Given all of this, since the data is being stored as UTF-8 yet you are seeing it as UTF-16 Big Endian via the DUMP function, it seems like you are already converting it to UTF-16, but probably not realizing that the default UTF-16 in Oracle is Big Endian.

Looking at the "UTF-16" definition on the Glossary page of the Oracle documentation, it states (I broke the following sentences into two parts so it would be easier to distinguish between BE and LE):

AL16UTF16 implements the big-endian encoding scheme of the UTF-16 encoding form (more significant byte of each code unit comes first in memory). AL16UTF16 is a valid national character set.


AL16UTF16LE implements the little-endian UTF-16 encoding scheme. It is a conversion-only character set, valid only in character set conversion functions such as SQL CONVERT or PL/SQL UTL_I18N.STRING_TO_RAW.

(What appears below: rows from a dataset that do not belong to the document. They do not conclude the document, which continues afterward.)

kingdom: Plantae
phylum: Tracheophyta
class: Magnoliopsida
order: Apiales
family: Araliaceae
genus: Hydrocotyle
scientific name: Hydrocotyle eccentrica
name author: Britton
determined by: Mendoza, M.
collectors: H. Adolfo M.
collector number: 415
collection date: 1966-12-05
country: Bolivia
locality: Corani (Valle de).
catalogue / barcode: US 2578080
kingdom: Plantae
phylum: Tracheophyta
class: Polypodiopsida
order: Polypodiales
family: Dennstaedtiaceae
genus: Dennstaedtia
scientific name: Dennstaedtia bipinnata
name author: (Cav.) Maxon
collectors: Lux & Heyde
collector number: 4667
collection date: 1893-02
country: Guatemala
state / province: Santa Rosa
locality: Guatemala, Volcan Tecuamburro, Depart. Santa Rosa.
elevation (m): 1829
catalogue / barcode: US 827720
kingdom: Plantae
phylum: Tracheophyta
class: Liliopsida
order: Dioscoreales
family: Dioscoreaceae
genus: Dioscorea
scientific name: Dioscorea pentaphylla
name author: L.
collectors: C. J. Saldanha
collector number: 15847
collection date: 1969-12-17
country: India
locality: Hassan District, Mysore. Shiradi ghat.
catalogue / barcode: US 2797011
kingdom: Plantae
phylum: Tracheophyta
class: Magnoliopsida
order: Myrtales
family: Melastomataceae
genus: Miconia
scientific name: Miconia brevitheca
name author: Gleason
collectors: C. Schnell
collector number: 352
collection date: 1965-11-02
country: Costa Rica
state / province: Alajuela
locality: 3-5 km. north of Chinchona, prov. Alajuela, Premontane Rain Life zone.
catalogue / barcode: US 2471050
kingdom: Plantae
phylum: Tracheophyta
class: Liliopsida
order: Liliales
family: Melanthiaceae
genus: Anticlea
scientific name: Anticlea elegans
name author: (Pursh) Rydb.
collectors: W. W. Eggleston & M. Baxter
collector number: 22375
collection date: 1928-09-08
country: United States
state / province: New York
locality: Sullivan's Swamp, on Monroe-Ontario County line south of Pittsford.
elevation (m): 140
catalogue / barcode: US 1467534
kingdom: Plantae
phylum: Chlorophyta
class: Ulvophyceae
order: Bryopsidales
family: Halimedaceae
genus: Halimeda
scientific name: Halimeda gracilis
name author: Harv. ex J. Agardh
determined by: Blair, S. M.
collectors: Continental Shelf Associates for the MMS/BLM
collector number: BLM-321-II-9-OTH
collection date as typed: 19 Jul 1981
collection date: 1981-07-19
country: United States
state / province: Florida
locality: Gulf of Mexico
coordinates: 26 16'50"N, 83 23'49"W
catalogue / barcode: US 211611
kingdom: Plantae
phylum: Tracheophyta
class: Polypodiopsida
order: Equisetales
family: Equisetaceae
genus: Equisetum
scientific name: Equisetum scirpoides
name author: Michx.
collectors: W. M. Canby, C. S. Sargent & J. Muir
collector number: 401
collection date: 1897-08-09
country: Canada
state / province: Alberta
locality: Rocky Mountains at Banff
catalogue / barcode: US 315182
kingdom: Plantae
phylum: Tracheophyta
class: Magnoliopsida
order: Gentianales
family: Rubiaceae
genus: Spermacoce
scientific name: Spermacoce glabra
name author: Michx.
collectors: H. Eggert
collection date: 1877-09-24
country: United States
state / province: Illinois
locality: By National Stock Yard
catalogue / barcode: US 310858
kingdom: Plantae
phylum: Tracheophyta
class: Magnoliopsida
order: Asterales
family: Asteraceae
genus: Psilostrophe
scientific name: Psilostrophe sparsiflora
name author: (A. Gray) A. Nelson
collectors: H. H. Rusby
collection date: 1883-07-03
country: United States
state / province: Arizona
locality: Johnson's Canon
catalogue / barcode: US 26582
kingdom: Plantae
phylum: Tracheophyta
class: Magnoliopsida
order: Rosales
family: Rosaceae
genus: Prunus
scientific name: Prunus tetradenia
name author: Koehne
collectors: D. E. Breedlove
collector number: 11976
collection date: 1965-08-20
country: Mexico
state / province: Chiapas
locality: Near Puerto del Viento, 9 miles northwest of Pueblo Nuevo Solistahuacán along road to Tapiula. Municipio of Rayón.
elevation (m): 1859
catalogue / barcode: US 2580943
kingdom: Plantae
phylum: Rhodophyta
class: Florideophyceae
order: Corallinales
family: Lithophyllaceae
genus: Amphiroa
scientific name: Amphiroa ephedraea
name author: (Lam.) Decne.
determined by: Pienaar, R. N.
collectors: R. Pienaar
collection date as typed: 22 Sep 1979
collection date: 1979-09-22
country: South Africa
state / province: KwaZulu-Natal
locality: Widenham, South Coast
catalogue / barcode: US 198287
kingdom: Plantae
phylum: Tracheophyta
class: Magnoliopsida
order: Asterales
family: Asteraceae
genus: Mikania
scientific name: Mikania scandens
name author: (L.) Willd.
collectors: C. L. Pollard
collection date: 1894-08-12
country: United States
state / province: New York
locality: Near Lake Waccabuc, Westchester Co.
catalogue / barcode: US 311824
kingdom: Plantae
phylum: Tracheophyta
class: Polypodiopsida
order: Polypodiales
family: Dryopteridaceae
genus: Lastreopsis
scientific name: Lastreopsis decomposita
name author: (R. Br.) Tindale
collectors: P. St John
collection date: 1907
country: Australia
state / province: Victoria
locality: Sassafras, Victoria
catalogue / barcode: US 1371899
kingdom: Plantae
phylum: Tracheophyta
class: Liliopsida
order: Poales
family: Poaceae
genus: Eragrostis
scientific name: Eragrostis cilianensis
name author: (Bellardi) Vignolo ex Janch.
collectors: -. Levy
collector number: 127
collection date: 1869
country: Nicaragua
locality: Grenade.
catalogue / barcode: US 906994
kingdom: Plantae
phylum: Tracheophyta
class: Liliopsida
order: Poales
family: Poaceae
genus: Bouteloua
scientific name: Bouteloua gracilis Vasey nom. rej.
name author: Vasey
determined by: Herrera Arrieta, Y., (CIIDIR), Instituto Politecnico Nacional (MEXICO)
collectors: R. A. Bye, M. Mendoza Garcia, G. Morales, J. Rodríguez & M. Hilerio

P.S. Since you are using AL32UTF8 in Oracle, you should be using the Latin1_General_100_CI_AS_SC collation in SQL Server, not Latin1_General_CI_AS. The one you are using is older and doesn't fully support Supplementary Characters (no data loss if they exist, but built-in functions handle them as 2 characters instead of a single entity).